* [Arbeitsanweisung A]: Extrahieren Sie jede Zeile, die die Zeichenfolge „tiện“ enthält, wobei Groß- und Kleinschreibung zu beachten ist.

##### Lesetext

VERLIEBTSEIN IST EIN ECHTES KÖRPER-RISIKO

Die einzige Spezies, die noch schwerer zu ertragen ist als lieblose Menschen oder liebeskranke Hascherl, sind frisch Verknallte. Sie sind nicht zurechnungsfähig, essen nicht, schlafen nicht, kichern ohne Grund und können kaum einen klaren Gedanken fassen.
Bis vorletzte Woche glaubte ich, mein Leben einigermaßen im Griff zu haben und mich selbst gut zu kennen. Ich wusste, was ich mag: beispielsweise Ananassaft, den Geruch von Sonnencreme, die Zeitung am Morgen und die Spätvorstellung im Kino, und ebenso was nicht, darunter unbedingt: Achselschweiß, Leberwurst, notorische Frühaufsteher und Stefan Raab. Mein Leben plätscherte dahin, mein Herz schlug gleichmäßig, und meine Sehnsucht hatte kein Gesicht, sondern eine Richtung: ab auf die Seychellen und rein ins überteuerte rote Kleid.
Tja, alles Schnee von gestern, inzwischen ist mein kaltes Solistenherz aufgetaut, ach was: geschmolzen, und meine Präferenzen sind neuerdings so simpel wie bestürzend: Ich mag alles, was er ist. Ich möchte an seiner Seite einschlafen und aufwachen. Der Rest ist mir egal.
In seligen Prä-Mann-Zeiten dachte ich oft an den egomanischen Singlekindskopf aus der Nick-Hornby-Verfilmung „About a Boy". Dieser rechtfertigt seinen Junggesellenstatus in etwa so: „Jeder ist eine Insel. Wir leben in einem Inselzeitalter. Ich halte mich selbst für ziemlich cool. Ich denke, ich bin Ibiza."
Ibiza! Obwohl ich weitaus weniger Geld besitze und vom Glamourfaktor eher Baltrum gleiche, konnte ich den von Hugh Grant hinreißend gespielten Schnösel bislang gut verstehen. Doch genau so, wie sich Grant im Laufe des Films aufgrund von Herzerweichung in einen Vorzeigepapa wandelt, ist auch bei mir seit neustem Schluss mit lustig und jedweden Inselvergleichen. Stattdessen ähnele ich nun Venedig. Klingt erstmal gut, hat aber einen eindeutigen Nachteil. Zwar kann ich in Punkto Romantik nun spielend mit der Lagunenstadt mithalten, doch unsere vorherrschende Gemeinsamkeit ist eine andere: Wie Venedig bin auch ich dem Untergang geweiht.
Denn mein Zustand ist höchst bedenklich. Das Amüsante und gleichzeitig Unerträgliche am frischen Verliebtsein ist: Alle Klischees darüber sind wahr. Alle. Ich kann nicht mehr schlafen, mag nicht mehr essen, und meine Konzentration ist mir gemeinsam mit jedweder Contenance abhanden gekommen. Ich bin definitiv nicht zurechnungsfähig, renne vor lauter Konfusion ständig beinah gegen Laternenpfeiler, vergesse meine EC-Karten-Pin und den Geburtstag meiner eigenen Schwester.

##########
##### Vorliegende Daten

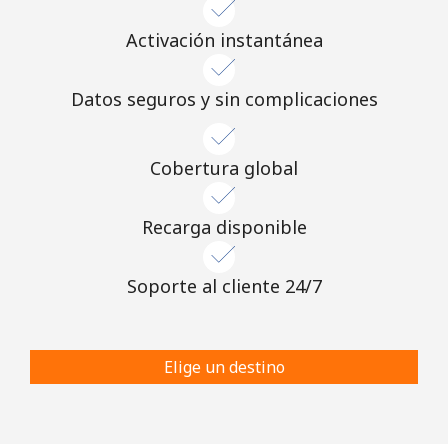
Activación instantánea
Datos seguros y sin complicaciones
Cobertura global
Recarga disponible
Soporte al cliente 24/7
Elige un destino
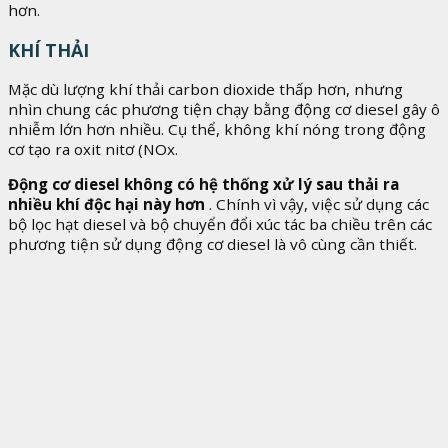
hơn.
KHÍ THẢI
Mặc dù lượng khí thải carbon dioxide thấp hơn, nhưng
nhìn chung các phương tiện chạy bằng động cơ diesel gây ô
nhiễm lớn hơn nhiều. Cụ thể, không khí nóng trong động
cơ tạo ra oxit nitơ (NOx.
Động cơ diesel không có hệ thống xử lý sau thải ra
nhiều khí độc hại này hơn
. Chính vì vậy, việc sử dụng các
bộ lọc hạt diesel và bộ chuyển đổi xúc tác ba chiều trên các
phương tiện sử dụng động cơ diesel là vô cùng cần thiết.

##########

* [Arbeitsanweisung B]: Fassen Sie den Text über frisches Verliebtsein in zwei Sätzen zusammen.

* [Antwort zur Aufgabe A]:
nhìn chung các phương tiện chạy bằng động cơ diesel gây ô
phương tiện sử dụng động cơ diesel là vô cùng cần thiết.

* [Antwort zur Aufgabe B]: Bis vor Kurzem glaubte die erzählende Person, ihr Leben im Griff zu haben und genau zu wissen, was sie mag und was nicht, doch inzwischen ist ihr Herz geschmolzen, und sie möchte nur noch an seiner Seite einschlafen und aufwachen. Statt sich wie der Single aus „About a Boy“ mit einer Insel wie Ibiza zu vergleichen, sieht sie sich nun als Venedig und dem Untergang geweiht, denn sie kann weder schlafen noch essen, hat ihre Konzentration verloren und vergisst ihre EC-Karten-Pin sowie den Geburtstag ihrer Schwester.